Seulement voilà. Un labo de langues, utile aux élèves ou non, joue avant tout un rôle de prestige. Un lycée sans labo, alors que les établissements voisins en sont dotés, c'est mauvais pour l'image. L'expérience malheureuse peu à peu oubliée, certains profs de Brimeil réclamèrent à nouveau et quinze ans après, nouvelle salle : technologie avancée, cabines individuelles, vingt places une fois de plus mais ce coup-là, nos classes étant parfois dédoublées, je n'avais plus d'excuse. Plusieurs collègues se jetèrent à l'eau, mes élèves me demandaient quand nous irions barboter nous aussi, et pendant deux ou trois ans je dus inventer mille ruses pour éviter la galère, avant qu'une série d'avaries sans cesse plus graves ne la coulent à jamais.

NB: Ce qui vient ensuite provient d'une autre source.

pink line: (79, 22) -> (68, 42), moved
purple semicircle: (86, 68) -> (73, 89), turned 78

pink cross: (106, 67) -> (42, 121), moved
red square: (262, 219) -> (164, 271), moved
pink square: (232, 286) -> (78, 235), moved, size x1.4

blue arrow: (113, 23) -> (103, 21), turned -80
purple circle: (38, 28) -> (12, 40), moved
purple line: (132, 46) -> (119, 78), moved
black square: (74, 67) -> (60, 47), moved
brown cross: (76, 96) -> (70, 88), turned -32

Quinze ans plus tard encore, je suis muté à Chèvres. Dans ce lycée de légende, pas d'équipements spéciaux ! Et personne n'en réclame ! Je respire, me crois sauvé. Tu parles. En 2004 on nous annonce l'ouverture imminente, non plus d'un vulgaire labo, mais d'une Salle multimédias. Deux ans plus tard à peine, elle est prête. Les profs d'anglais, seuls bénéficiaires du cadeau, sont dispensés de cours pendant toute une journée, puis une autre, puis une autre, et des formateurs pas toujours clairs, mais fort patients, nous font découvrir le dispositif dans toutes ses fonctionnalités.

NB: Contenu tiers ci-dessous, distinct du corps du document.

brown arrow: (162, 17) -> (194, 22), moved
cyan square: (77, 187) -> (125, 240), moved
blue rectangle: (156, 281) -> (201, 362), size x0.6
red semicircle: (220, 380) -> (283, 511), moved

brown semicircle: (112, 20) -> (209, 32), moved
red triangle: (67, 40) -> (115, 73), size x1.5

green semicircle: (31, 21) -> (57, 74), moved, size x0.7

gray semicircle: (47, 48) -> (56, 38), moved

Le lieu peut accueillir trente-six élèves, à raison de deux par écran. Nous nous asseyons d'abord à leurs places, avec pour conséquence bavardages, fous rires et engourdissement neuronal. Étrange mimétisme, douce régression qui masque, ou plutôt révèle, une angoisse diffuse. Tout démarre gentiment par des petites manipulations infantiles, mais nous le savons : ceci est une épreuve. Un examen. Chacun va devoir prouver son aptitude à s'adapter aux nouveaux enjeux. Ce lieu est la porte étroite qui mène au XXIe siècle ; il fera de nous, soit un didacticien brillamment updated, soit un vieux has been encroûté. Bientôt nous sommes convoqués, deux par deux d'abord, puis un par un, à ce qui sera finalement notre poste : l'unité centrale. Rangées de manettes, séries de boutons, voyants colorés, clignotants, écrans, on dirait le tableau de bord d'un Boeing. Une pure merveille. On saura bientôt faire une foule de choses, audio, vidéo, enregistrements, montages et bidouillages divers, je pourrai montrer mes documents à distance proprement, l'image sur chaque écran bien nette, au lieu de me démener entre les tables, agitant ma feuille et postillonnant. Sauf qu'aussitôt je me vois poussant le mauvais bouton et tout le système planté, ou le trou de mémoire et moi appelant la hotline sur le portable d'un élève et la voix du technicien couverte par les papotages et les rires. Je ne suis pas contre la technologie, je serais presque prêt à me lancer, mais non, cette fois ça bloque. Face à l'obstacle, une paralysie. Manque de courage. Manque de jeunesse.

À la fin du stage on distribue à tous — même à moi qui ai séché des séances — les clefs de la salle et du poste de pilotage. Une bonne moitié de nos profs se lance, puis persévère malgré les premières pannes. Ils rapportent que l'un dans l'autre ça roule bien, que le multimédia motive certains élèves en perdition. Nouvelles réjouissantes, mais impuissantes à me mobiliser. J'observe mes jeunes collègues, vaguement jaloux, comme jadis quand je regardais les autres enfants nager, moi qui ne savais pas. Ou comme le coureur à bout de forces qui voit le peloton devant lui s'éloigner.

Bizarre : aucun de mes élèves ne me parle de la salle magique. Ont-ils compris d'eux-mêmes que c'est peine perdue, vu mon âge ? Ces braves petits auraient-ils affectueusement pitié de moi ? C'est l'heure de raccrocher, mon vieux.